Lightning is jagged and bifurcated because the energy travels in a series of short spikes that often follow a zigzag path instead of a long, smooth jump from cloud to cloud. This is because the energy that is released in lightning tends to follow the easiest path from a negatively charged region to a positively charged one. Scientists have known for years that lightning behaves this way here on Earth, and data from the Juno’s Waves instrument recently showed that it does the same in Jupiter’s clouds, which are made of a mixture of water and ammonia (rather than mostly water like clouds on the ground).
But there are some big differences. Here on Earth, most lightning occurs near the equator, but on Jupiter, lightning mostly occurs in storms at higher latitudes.
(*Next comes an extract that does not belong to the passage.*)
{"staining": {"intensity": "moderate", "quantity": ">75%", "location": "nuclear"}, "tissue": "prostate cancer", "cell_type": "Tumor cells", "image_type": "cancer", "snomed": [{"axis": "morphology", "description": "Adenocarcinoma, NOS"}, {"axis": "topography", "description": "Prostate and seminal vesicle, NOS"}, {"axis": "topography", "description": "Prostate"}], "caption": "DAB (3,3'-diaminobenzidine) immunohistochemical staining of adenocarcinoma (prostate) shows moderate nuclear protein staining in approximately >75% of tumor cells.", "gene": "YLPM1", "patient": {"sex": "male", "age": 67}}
The gas giant’s largest and best-known storm, the 10,000-mile-wide Great Red Spot, appears to be just wind and no lightning. Scientists who study alien weather aren’t yet sure exactly why this is, but it’s one of the mysteries Juno may eventually help solve.
Our stormy solar system
Jupiter was the first planet besides Earth to be found to have lightning. NASA’s Voyager 1 spacecraft detected the telltale radio signals of lightning in Jupiter’s vast storms during its flyby of the gas giant in 1979, and since then a series of spacecraft have studied Jupiter’s lightning in more detail.
The gas giant isn’t the only other world with lightning bolts. Saturn and Uranus definitely have lightning to add an ominous atmosphere to their storms. Mars probably doesn’t, as its atmosphere is too thin, but the jury’s still out; the Mars Global Surveyor satellite has spotted some bright flashes in Martian dust storms that could be lightning or something. Saturn’s moon Titan also likely lacks lightning because the chemicals that make up its atmosphere may not lose electrons in the same way that water molecules do. However, the planners of the upcoming Dragonfly mission are taking precautions just in case. Venus and Neptune are also still completely open questions.